I'm glad that you are so confident in your postulations. Perhaps if you become famous enough you will have a posted quote right next to Lord Kelvin in the Ptolemic Musuem. The point is that you do not know. You have absolutely no justification for making these statements other than your belief in a Miracle Argument which a number of leading philosophers do not accept as valid. I believe even Hilary Putnam who formally introduced it no longer accepts this argument as valid.

***H: Faith is that which takes us over the hurdle of justification and simply takes it for granted that our core assumptions are just M: Yep. Which is why I avoid faith. You bypass the problem and forget about it, while using faith's own flaws to try and attack reason. That strikes me as suspiciously convenient.***

On the contrary, I don't want to delusion myself thinking I know something when in fact I do not know it. What I know is that there is a permanent and unpenetratable dark wall between us and reality/truth. We can't know we approximate it, and we cannot know if we are on the right track. All we can speak of is in terms of our pragmatic success and what is ultimately meaningful to us humans. Is that worth taking that hurdle and having faith, yes, I think it is. Otherwise I should be an antirealist.

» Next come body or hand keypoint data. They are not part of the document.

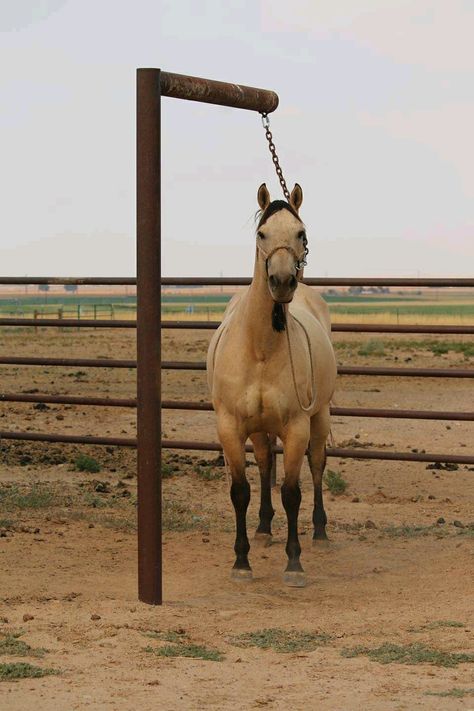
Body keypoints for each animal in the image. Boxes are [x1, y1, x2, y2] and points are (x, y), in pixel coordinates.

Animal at [207, 184, 336, 588]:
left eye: (301, 233)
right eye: (261, 234)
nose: (281, 282)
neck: (261, 346)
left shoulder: (296, 426)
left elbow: (293, 492)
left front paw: (294, 564)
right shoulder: (229, 427)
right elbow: (240, 490)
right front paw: (241, 562)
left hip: (319, 416)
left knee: (317, 465)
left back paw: (320, 532)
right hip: (260, 429)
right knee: (264, 466)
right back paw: (263, 529)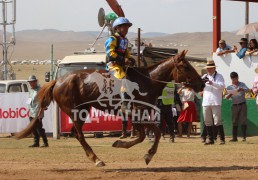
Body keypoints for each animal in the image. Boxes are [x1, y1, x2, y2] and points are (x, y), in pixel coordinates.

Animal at [16, 50, 206, 167]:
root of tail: (58, 81)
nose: (202, 83)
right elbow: (155, 133)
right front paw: (147, 154)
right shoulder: (138, 114)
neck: (147, 81)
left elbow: (145, 135)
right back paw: (96, 159)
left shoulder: (136, 115)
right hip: (76, 113)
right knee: (78, 134)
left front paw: (123, 144)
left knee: (76, 133)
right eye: (185, 66)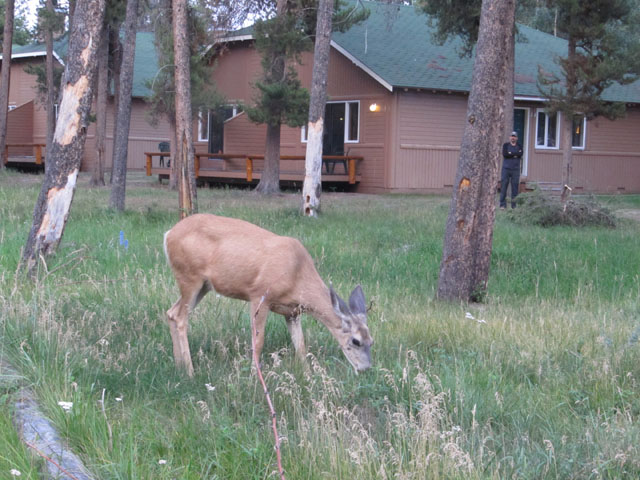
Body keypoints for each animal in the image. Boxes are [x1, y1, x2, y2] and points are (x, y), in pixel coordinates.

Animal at [162, 212, 372, 376]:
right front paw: (255, 377)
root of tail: (168, 234)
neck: (297, 275)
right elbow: (258, 342)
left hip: (203, 285)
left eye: (371, 340)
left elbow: (301, 345)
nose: (366, 368)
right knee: (180, 317)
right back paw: (190, 371)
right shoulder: (259, 295)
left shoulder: (292, 312)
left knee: (171, 312)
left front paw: (308, 375)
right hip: (190, 276)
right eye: (356, 341)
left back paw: (178, 365)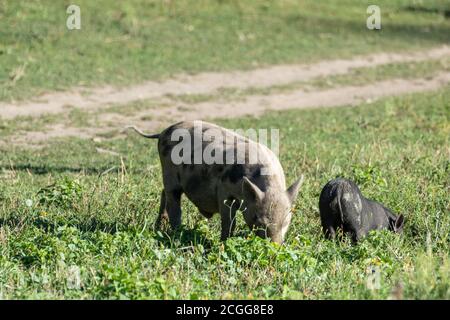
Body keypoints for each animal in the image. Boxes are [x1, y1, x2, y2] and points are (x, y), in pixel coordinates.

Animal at [126, 121, 304, 244]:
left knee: (164, 193)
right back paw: (177, 233)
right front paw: (224, 243)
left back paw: (159, 227)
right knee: (173, 204)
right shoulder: (224, 192)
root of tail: (164, 131)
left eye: (286, 220)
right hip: (169, 173)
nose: (275, 246)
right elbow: (228, 222)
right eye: (257, 219)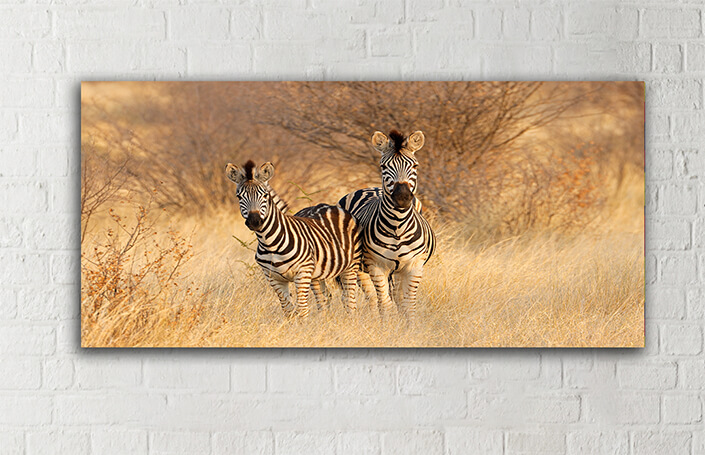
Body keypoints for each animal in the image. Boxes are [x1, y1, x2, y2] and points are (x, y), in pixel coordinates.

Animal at [226, 160, 361, 318]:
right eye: (239, 197)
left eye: (265, 195)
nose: (254, 221)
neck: (270, 243)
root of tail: (330, 206)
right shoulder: (274, 279)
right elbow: (288, 310)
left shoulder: (302, 273)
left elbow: (302, 309)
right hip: (318, 274)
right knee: (324, 298)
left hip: (351, 265)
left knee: (349, 299)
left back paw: (350, 319)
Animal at [338, 130, 436, 320]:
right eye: (383, 167)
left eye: (415, 166)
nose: (402, 198)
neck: (397, 226)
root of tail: (370, 188)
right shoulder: (377, 266)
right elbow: (385, 304)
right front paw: (387, 326)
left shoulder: (414, 266)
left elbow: (408, 305)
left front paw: (409, 327)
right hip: (359, 267)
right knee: (369, 298)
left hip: (398, 271)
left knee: (395, 297)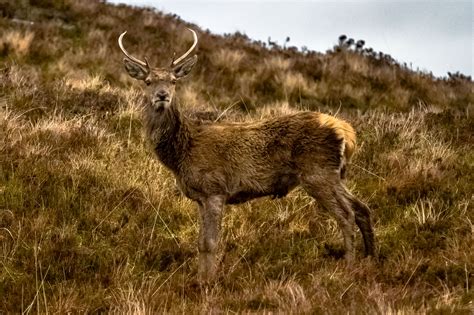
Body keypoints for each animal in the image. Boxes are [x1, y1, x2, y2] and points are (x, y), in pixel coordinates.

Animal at [117, 28, 374, 282]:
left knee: (346, 214)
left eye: (173, 81)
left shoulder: (215, 189)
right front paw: (199, 280)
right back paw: (371, 258)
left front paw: (208, 283)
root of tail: (346, 131)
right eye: (148, 82)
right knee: (362, 208)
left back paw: (348, 268)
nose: (162, 95)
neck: (181, 154)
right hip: (333, 174)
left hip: (317, 172)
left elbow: (210, 242)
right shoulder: (200, 197)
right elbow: (200, 242)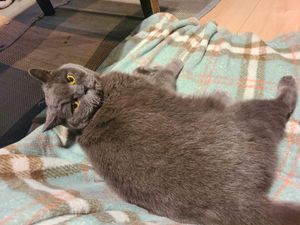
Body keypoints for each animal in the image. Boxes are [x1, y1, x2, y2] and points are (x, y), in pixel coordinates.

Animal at [28, 60, 300, 225]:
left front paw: (145, 66)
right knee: (282, 105)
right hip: (251, 115)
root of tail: (242, 201)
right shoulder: (161, 83)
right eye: (74, 104)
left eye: (70, 79)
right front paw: (173, 63)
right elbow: (168, 72)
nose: (81, 91)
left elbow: (149, 71)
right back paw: (286, 80)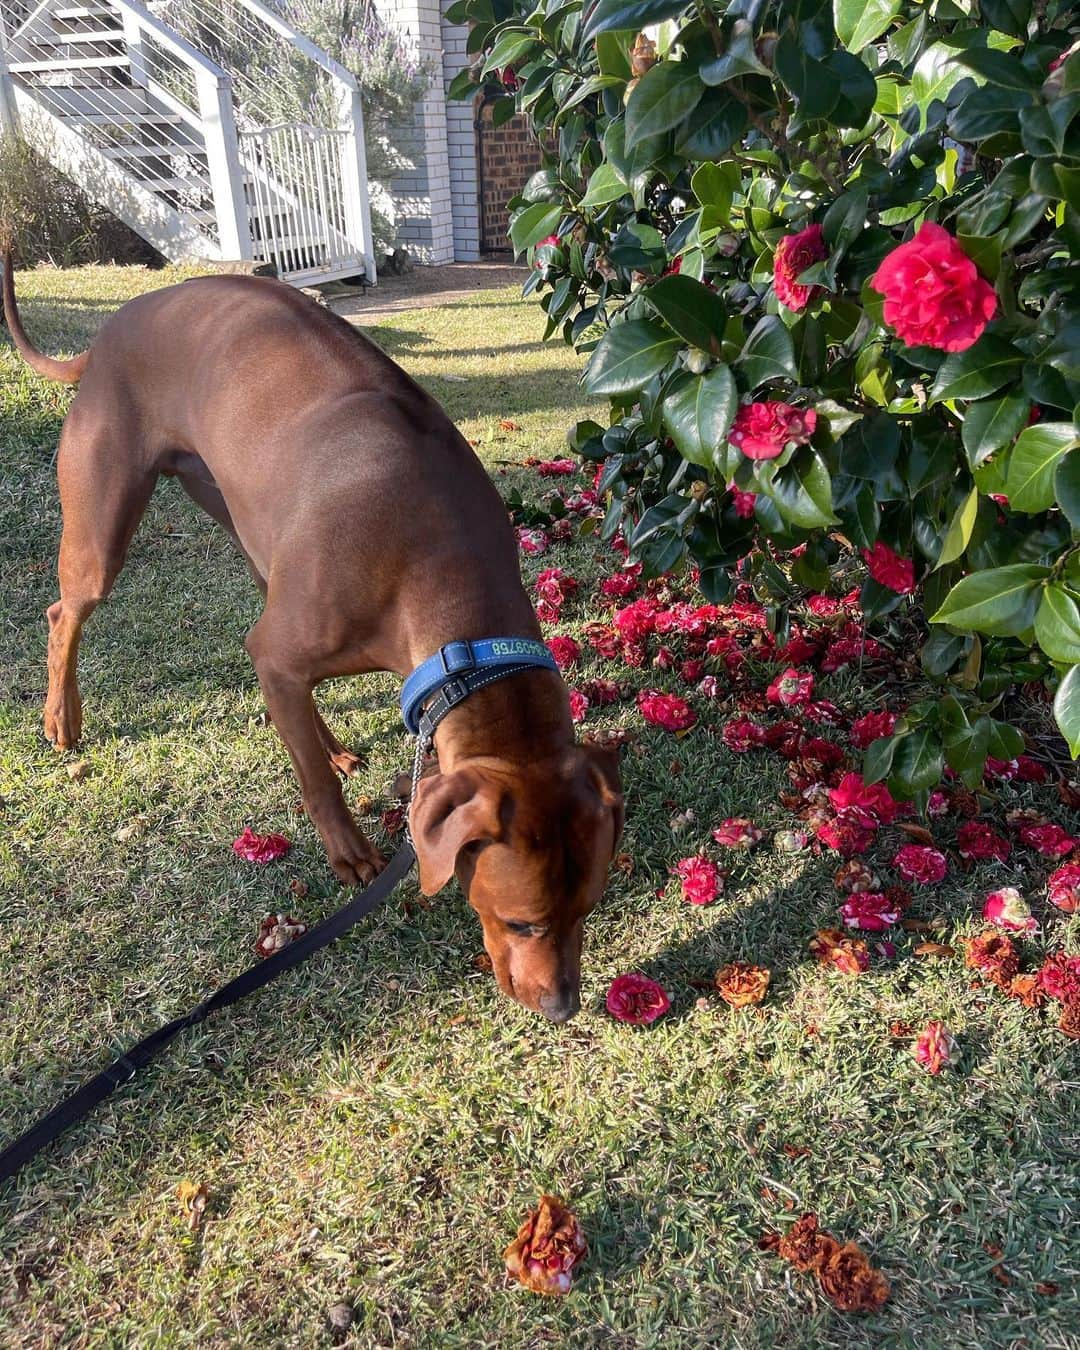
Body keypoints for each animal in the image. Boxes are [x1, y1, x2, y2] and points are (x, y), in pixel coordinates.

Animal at [2, 255, 623, 1020]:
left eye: (587, 909)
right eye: (522, 922)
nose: (563, 1007)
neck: (442, 566)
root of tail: (110, 332)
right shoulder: (280, 646)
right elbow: (310, 773)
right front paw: (348, 851)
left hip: (252, 527)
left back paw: (326, 742)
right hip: (104, 519)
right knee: (66, 611)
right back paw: (62, 718)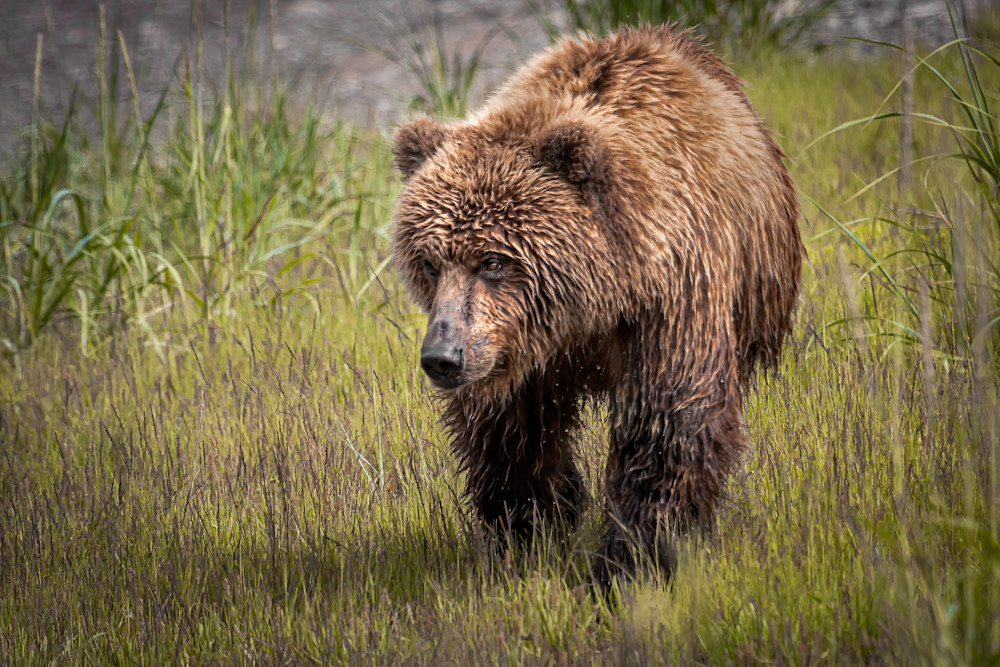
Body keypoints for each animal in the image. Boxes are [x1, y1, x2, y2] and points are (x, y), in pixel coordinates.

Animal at [390, 24, 804, 588]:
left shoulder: (672, 299)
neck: (594, 301)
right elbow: (510, 434)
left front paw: (631, 560)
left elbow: (668, 422)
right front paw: (527, 532)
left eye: (492, 260)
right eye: (430, 262)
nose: (442, 357)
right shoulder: (517, 350)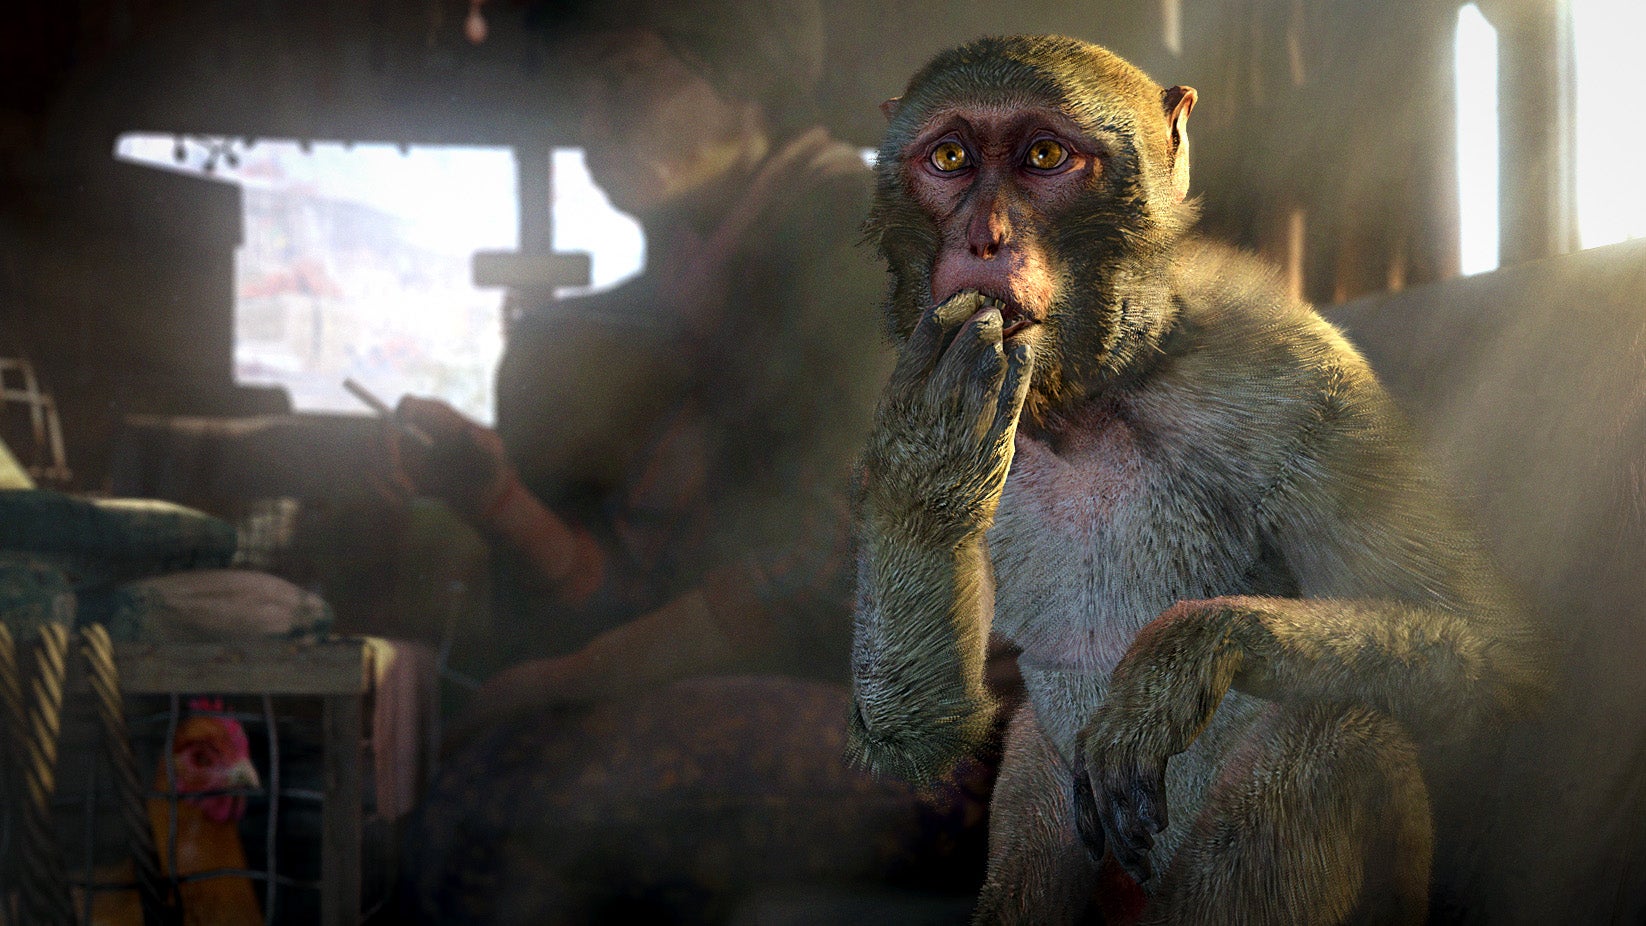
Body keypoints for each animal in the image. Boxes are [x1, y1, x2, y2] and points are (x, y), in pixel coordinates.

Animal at [845, 35, 1550, 925]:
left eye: (1044, 157)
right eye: (949, 159)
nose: (984, 239)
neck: (1092, 400)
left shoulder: (1299, 381)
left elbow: (1497, 657)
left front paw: (1188, 654)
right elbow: (926, 739)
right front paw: (925, 474)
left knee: (1326, 735)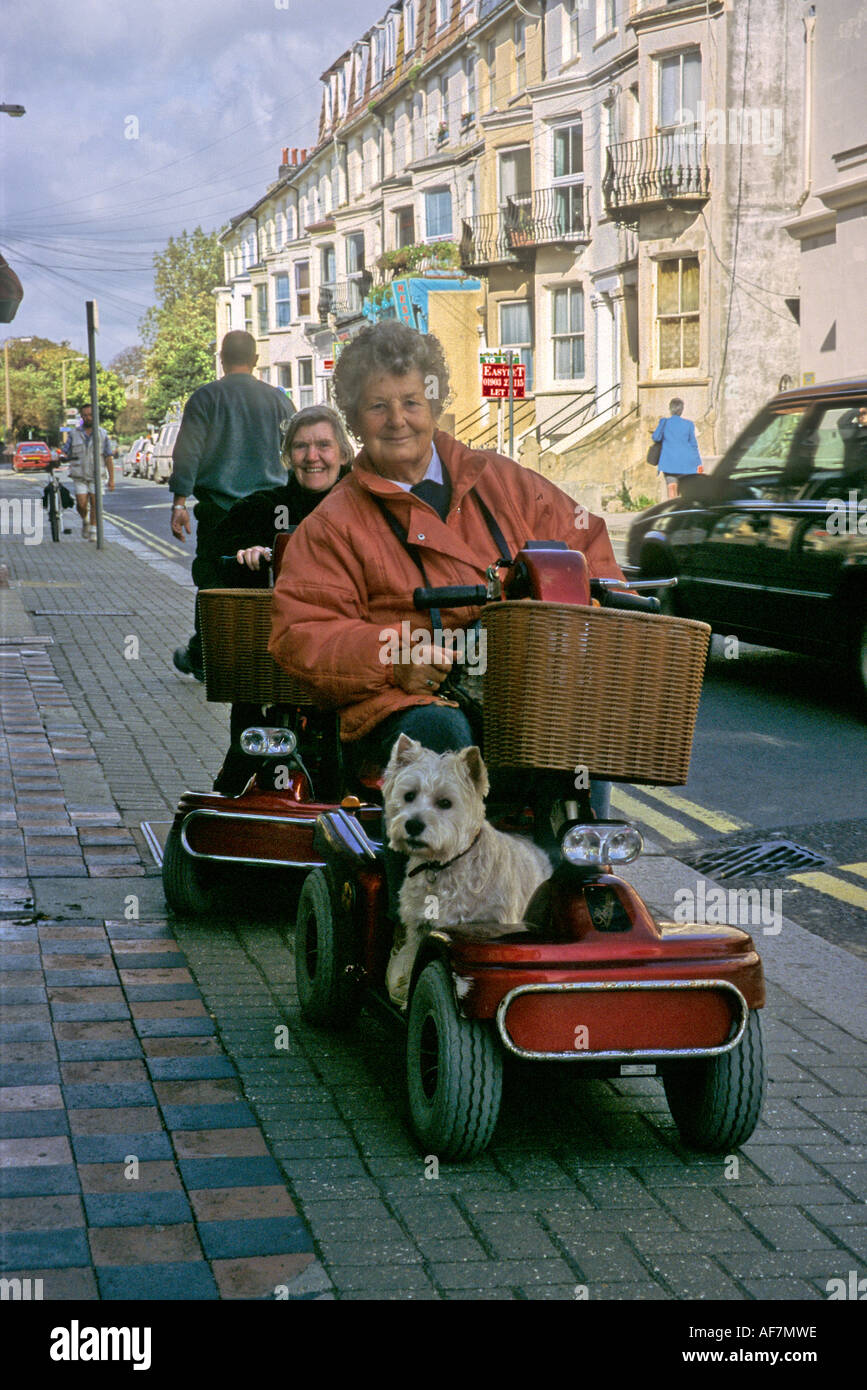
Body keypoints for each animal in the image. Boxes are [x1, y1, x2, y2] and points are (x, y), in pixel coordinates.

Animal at [380, 739, 547, 1011]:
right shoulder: (419, 928)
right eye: (409, 796)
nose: (413, 825)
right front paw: (406, 994)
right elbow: (414, 960)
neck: (442, 866)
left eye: (445, 803)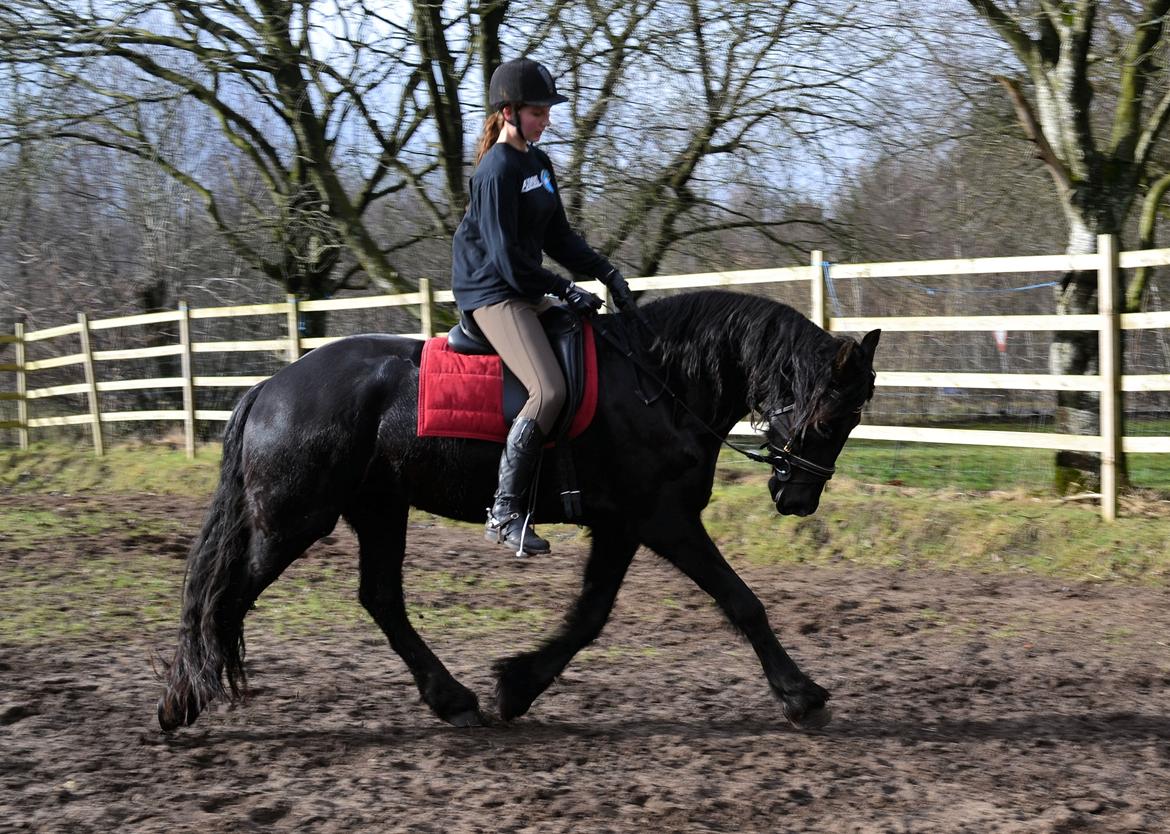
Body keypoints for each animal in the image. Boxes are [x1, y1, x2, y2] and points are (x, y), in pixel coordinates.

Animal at [157, 290, 879, 729]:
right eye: (832, 417)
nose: (797, 499)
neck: (660, 383)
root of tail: (269, 387)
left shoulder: (621, 526)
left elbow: (590, 616)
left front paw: (517, 685)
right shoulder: (663, 520)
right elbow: (741, 601)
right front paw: (801, 696)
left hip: (379, 509)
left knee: (380, 600)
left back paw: (452, 699)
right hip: (293, 521)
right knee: (224, 598)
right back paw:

***H: It [faith] wants to make the world as meaningful M: If the only way to accomplish that is to believe you're right from the get-go, I want to part of it. And I don't understand why you do.***

Because otherwise we must assume no truth (or approximate truths) of the world. If that is so, then I think we miss out on many opportunities. Realism might not be right, but it helps in making the world more meaningful which actually pushes our 'knowledge' forward. The belief itself has pragmatic virtues.

***H: We could quite easily limit our assumptions by denying an external world, but that would be sacrificing a great deal of meaning in terms of our interaction of the world. M: Fry my hide. NOT deny an external world, just admit that we don't know whether or not one exists. That doesn't harm anything: on the contrary, it assists you by avoiding any absolute statements.***

Oh, I admit that there may not be an external world (contrary to all my experiences), but not to assume it isn't actually there? Nah. I'll take my chances and assume away.